Given that we know that our organs quickly decompose after death and that within about a decade only our skeleton remains of us, what is it that I am preserving, which God cannot recreate, by refusing to give my organs so that another’s life may be saved?

But of course these are just my personal opinions, borne of personal reflections on verses of the Qur’an and the life we live. What of scholarly reason?

To my knowledge, it is not possible to definitively claim that it organ donation is not permissible, from a scholarly perspective. Obviously there are some who hold that opinion, but there are many others who say the opposite. Some, for example, claim that organ donation after death is a form of sadqah jariyah. Others that saving a life is more important than preserving the body of the deceased.

Clearly there are different opinions on this sensitive topic. But from a personal perspective, I’d find it a terrible shame if living patients in desperate need of a new liver should be deprived pristine, healthy livers from suddenly-deceased, non-alcoholics, simply because an individual irresponsibly circulated an opinion opposing organ transplantation as a definitive fact.

6 Replies to “Organ donation”

  1. Muneeb Shere says:

    It is indeed true that it is not permissible to use the organs of a deceased person, with or without his prior consent. The evidence for this is that:
    a) Removing organs from a dead body comes under mutilation, and mutilation is forbidden in an unrestricted manner for any reason whatsoever, and there is no difference of opinion on it. The only difference of opinion in this issue is whether it is permissible to extract by Caesarian Section an unborn foetus if the mother has died. For any other reason, there isn’t even any difference of opinion under the issue.
    b) The person’s prior consent does not matter because the person does not have authority over his future corpse, nor the right to decide how it is to be disposed off.
    c) While it is true that it is permissible (though Makrooh) to use haraam *substances* for medicinal purposes (even when not life-threatening, though there is difference of opinion on it), the permissibility does not extend to haraam *actions*. Just as it is not permissible to take a life (a haraam action) to save your own, it is not permissible to mutilate a dead body (a haraam action) to save a life. it is also irrelevant to say that the mutilation does not harm the dead body. What harms and what is beneficial is not for us to decide where Allah has decided.

    • folio says:

      There is agreement on this amongst those who agree, however those that disagree disagree.

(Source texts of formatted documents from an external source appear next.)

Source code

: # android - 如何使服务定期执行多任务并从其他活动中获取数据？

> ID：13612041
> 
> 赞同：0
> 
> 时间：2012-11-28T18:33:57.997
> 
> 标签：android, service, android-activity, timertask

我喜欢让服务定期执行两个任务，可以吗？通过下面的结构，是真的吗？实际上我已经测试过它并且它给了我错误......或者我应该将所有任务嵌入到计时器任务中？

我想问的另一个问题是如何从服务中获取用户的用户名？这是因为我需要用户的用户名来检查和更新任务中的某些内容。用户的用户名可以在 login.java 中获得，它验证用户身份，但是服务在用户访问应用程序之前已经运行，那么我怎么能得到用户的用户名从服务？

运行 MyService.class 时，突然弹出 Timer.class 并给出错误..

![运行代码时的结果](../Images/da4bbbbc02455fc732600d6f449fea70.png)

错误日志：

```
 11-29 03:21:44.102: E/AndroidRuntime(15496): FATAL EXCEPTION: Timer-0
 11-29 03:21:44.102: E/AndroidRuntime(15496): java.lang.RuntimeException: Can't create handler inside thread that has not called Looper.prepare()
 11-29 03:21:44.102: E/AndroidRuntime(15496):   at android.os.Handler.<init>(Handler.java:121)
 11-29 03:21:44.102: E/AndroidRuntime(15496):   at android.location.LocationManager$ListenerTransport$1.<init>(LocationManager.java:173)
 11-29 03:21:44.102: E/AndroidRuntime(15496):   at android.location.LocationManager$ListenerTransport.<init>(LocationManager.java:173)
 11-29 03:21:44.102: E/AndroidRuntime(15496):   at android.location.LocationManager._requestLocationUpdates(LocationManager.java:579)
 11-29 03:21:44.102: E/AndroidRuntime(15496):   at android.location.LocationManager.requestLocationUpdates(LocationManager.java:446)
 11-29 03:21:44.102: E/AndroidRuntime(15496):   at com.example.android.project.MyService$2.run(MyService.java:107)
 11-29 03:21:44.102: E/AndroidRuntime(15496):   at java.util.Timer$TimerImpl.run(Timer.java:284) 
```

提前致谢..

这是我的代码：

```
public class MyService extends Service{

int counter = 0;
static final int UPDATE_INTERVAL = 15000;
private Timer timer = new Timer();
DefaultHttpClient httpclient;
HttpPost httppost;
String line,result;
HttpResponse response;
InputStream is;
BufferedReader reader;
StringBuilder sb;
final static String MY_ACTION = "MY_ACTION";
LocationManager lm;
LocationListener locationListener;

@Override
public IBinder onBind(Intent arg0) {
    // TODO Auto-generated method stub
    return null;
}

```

      • Muneeb Shere says:

        When I say “no disagreement”, I mean amongst classical scholars. Also, I’d like to add that apart from delivering the unborn baby, classical scholars also differed on whether it was permissible to extract swallowed property from a dead body. Those who allowed it (Malikis and some Shafi’i’s) discouraged it.

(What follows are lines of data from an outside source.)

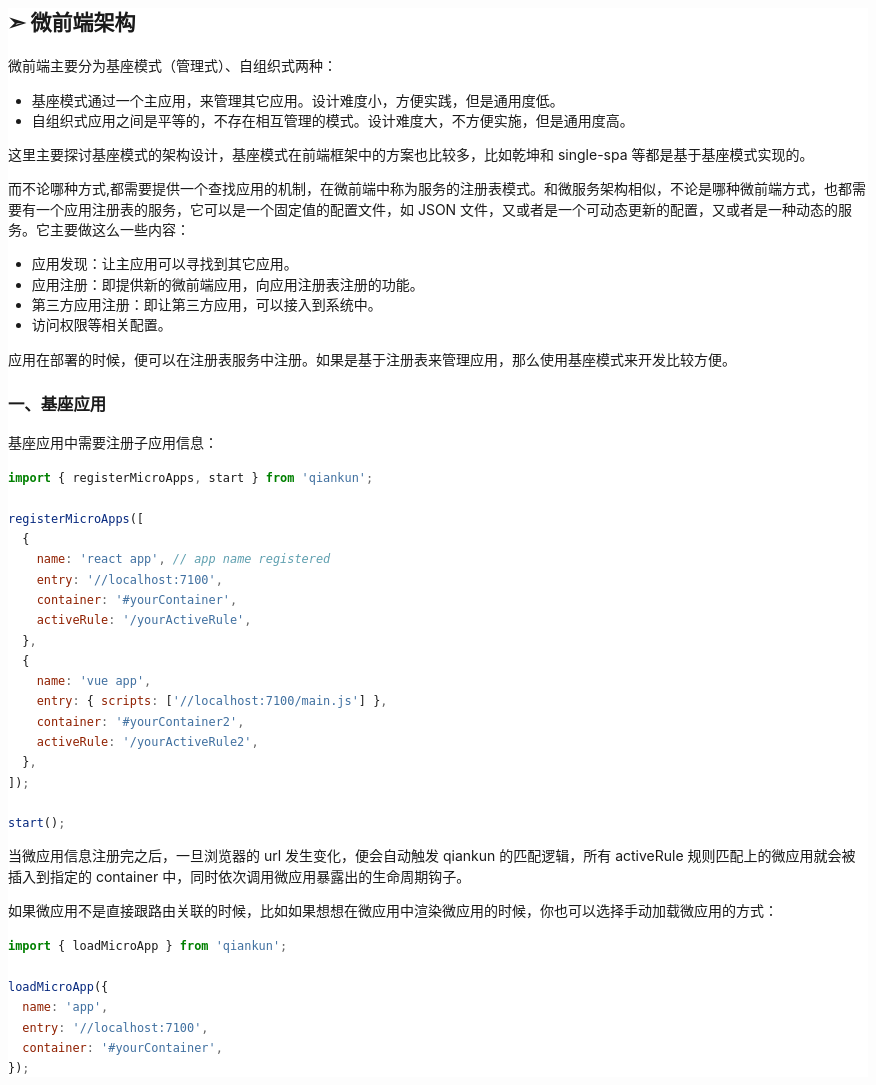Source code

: ## ➣ 微前端架构

微前端主要分为基座模式（管理式）、自组织式两种：

- 基座模式通过一个主应用，来管理其它应用。设计难度小，方便实践，但是通用度低。
- 自组织式应用之间是平等的，不存在相互管理的模式。设计难度大，不方便实施，但是通用度高。

这里主要探讨基座模式的架构设计，基座模式在前端框架中的方案也比较多，比如乾坤和 single-spa 等都是基于基座模式实现的。

而不论哪种方式,都需要提供一个查找应用的机制，在微前端中称为服务的注册表模式。和微服务架构相似，不论是哪种微前端方式，也都需要有一个应用注册表的服务，它可以是一个固定值的配置文件，如 JSON 文件，又或者是一个可动态更新的配置，又或者是一种动态的服务。它主要做这么一些内容：

- 应用发现：让主应用可以寻找到其它应用。
- 应用注册：即提供新的微前端应用，向应用注册表注册的功能。
- 第三方应用注册：即让第三方应用，可以接入到系统中。
- 访问权限等相关配置。

应用在部署的时候，便可以在注册表服务中注册。如果是基于注册表来管理应用，那么使用基座模式来开发比较方便。

### 一、基座应用

基座应用中需要注册子应用信息：

```javascript
import { registerMicroApps, start } from 'qiankun';

registerMicroApps([
  {
    name: 'react app', // app name registered
    entry: '//localhost:7100',
    container: '#yourContainer',
    activeRule: '/yourActiveRule',
  },
  {
    name: 'vue app',
    entry: { scripts: ['//localhost:7100/main.js'] },
    container: '#yourContainer2',
    activeRule: '/yourActiveRule2',
  },
]);

start();
```

当微应用信息注册完之后，一旦浏览器的 url 发生变化，便会自动触发 qiankun 的匹配逻辑，所有 activeRule 规则匹配上的微应用就会被插入到指定的 container 中，同时依次调用微应用暴露出的生命周期钩子。

如果微应用不是直接跟路由关联的时候，比如如果想想在微应用中渲染微应用的时候，你也可以选择手动加载微应用的方式：

```javascript
import { loadMicroApp } from 'qiankun';

loadMicroApp({
  name: 'app',
  entry: '//localhost:7100',
  container: '#yourContainer',
});
```
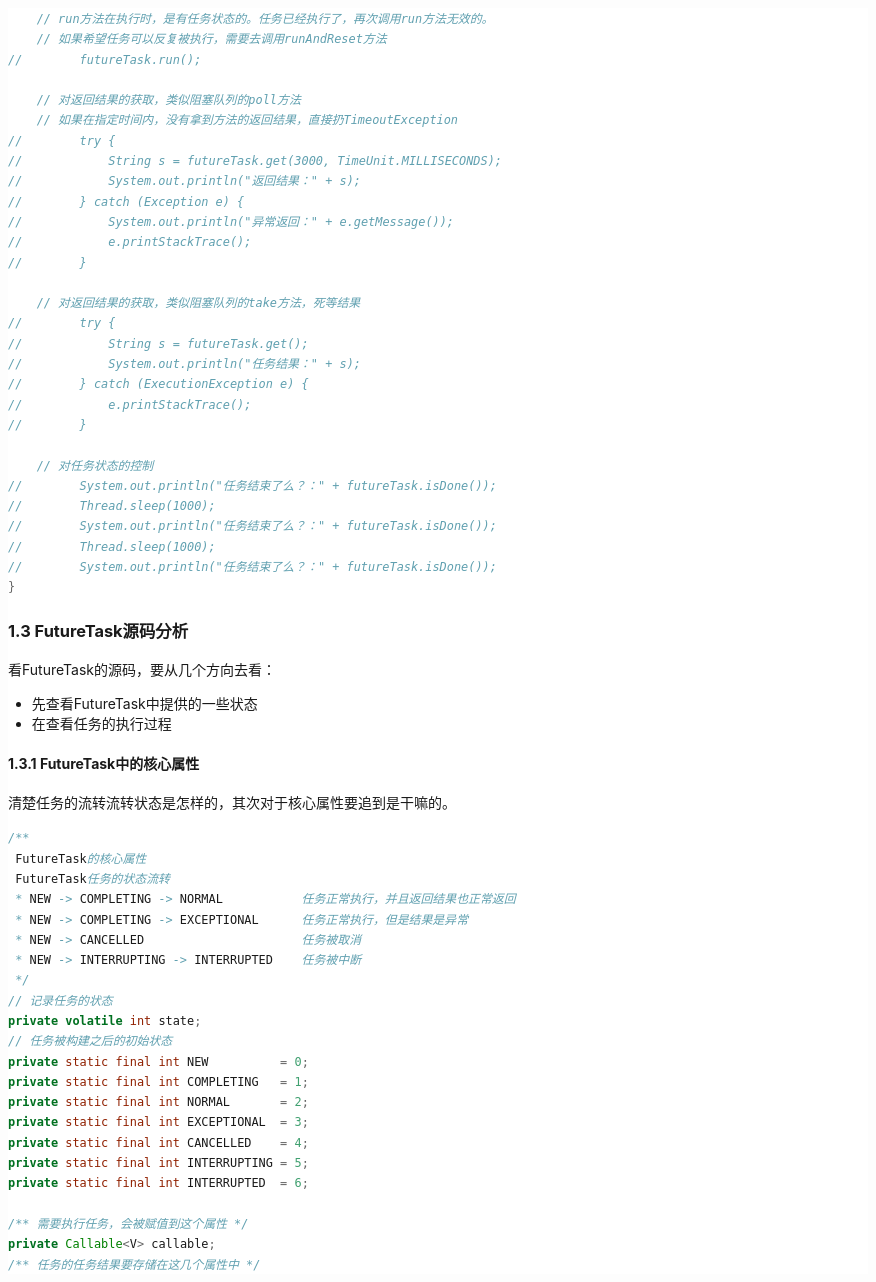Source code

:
 ```java
    // run方法在执行时，是有任务状态的。任务已经执行了，再次调用run方法无效的。
    // 如果希望任务可以反复被执行，需要去调用runAndReset方法
//        futureTask.run();

    // 对返回结果的获取，类似阻塞队列的poll方法
    // 如果在指定时间内，没有拿到方法的返回结果，直接扔TimeoutException
//        try {
//            String s = futureTask.get(3000, TimeUnit.MILLISECONDS);
//            System.out.println("返回结果：" + s);
//        } catch (Exception e) {
//            System.out.println("异常返回：" + e.getMessage());
//            e.printStackTrace();
//        }

    // 对返回结果的获取，类似阻塞队列的take方法，死等结果
//        try {
//            String s = futureTask.get();
//            System.out.println("任务结果：" + s);
//        } catch (ExecutionException e) {
//            e.printStackTrace();
//        }

    // 对任务状态的控制
//        System.out.println("任务结束了么？：" + futureTask.isDone());
//        Thread.sleep(1000);
//        System.out.println("任务结束了么？：" + futureTask.isDone());
//        Thread.sleep(1000);
//        System.out.println("任务结束了么？：" + futureTask.isDone());
}
```

### 1.3 FutureTask源码分析

看FutureTask的源码，要从几个方向去看：

* 先查看FutureTask中提供的一些状态
* 在查看任务的执行过程

#### 1.3.1 FutureTask中的核心属性

清楚任务的流转流转状态是怎样的，其次对于核心属性要追到是干嘛的。

```java
/**
 FutureTask的核心属性
 FutureTask任务的状态流转
 * NEW -> COMPLETING -> NORMAL           任务正常执行，并且返回结果也正常返回
 * NEW -> COMPLETING -> EXCEPTIONAL      任务正常执行，但是结果是异常
 * NEW -> CANCELLED                      任务被取消   
 * NEW -> INTERRUPTING -> INTERRUPTED    任务被中断
 */
// 记录任务的状态
private volatile int state;
// 任务被构建之后的初始状态
private static final int NEW          = 0;
private static final int COMPLETING   = 1;
private static final int NORMAL       = 2;
private static final int EXCEPTIONAL  = 3;
private static final int CANCELLED    = 4;
private static final int INTERRUPTING = 5;
private static final int INTERRUPTED  = 6;

/** 需要执行任务，会被赋值到这个属性 */
private Callable<V> callable;
/** 任务的任务结果要存储在这几个属性中 */
```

        This is not something one can have a personal opinion in. Disagreement can be only on the basis of Shara’i Texts. You shared your “personal perspective”. I shared the Shara’i hukm. The two are not equal.

  2. milons says:

    Absolute cobblers from Muneeb, with his added proviso of “classic scholars”. Said scholars didn’t have to deal with organ transplantation and you need to have scholars specialised in the field to give an opinion, something that is scarce on the ground. You can’t just spout forth, just because you went to some Rihla somewhere.

  3. folio says:

    A Muslim friend of mine survived cancer, but suffered kidney failure after chemotherapy. As a result, three times a week, every week, he must visit his local hospital to sit connected to a dialysis machine for hours on end while it cleans his blood. What he and the other people connected to that row of machines in the dialysis unit really need is a kidney transplant, to prolong their life and restore their quality of life. It perplexes me that an injunction meant to prevent the desecration of the dead on the battlefield is used to prevent us from saving people’s lives: the highest form of action.

  4. Mohammad says:

    Assalamu alykum,
    Saving one person’s life is like saving the life of all people. This is found in the Quran.
    Organ transplant is a modern surgery.
    Organ transplant would not be allowed if it was harmful especially to the recipient body.
    If I recall well, there was an incident in old times were a woman died but her unborn baby was still moving. When Imam Abu Hanifah was asked, he said to cut open her belly and get the baby out. The baby lived afterwards and even became his student. His argument was that life takes priority over death. In his decision making he gave life a chance instead of death.
    Having said that the body of the deceased should be treated with dignity.
    There are problems with organ transplants though. Maybe in the near future stem cells research will make a breakthrough and replace it.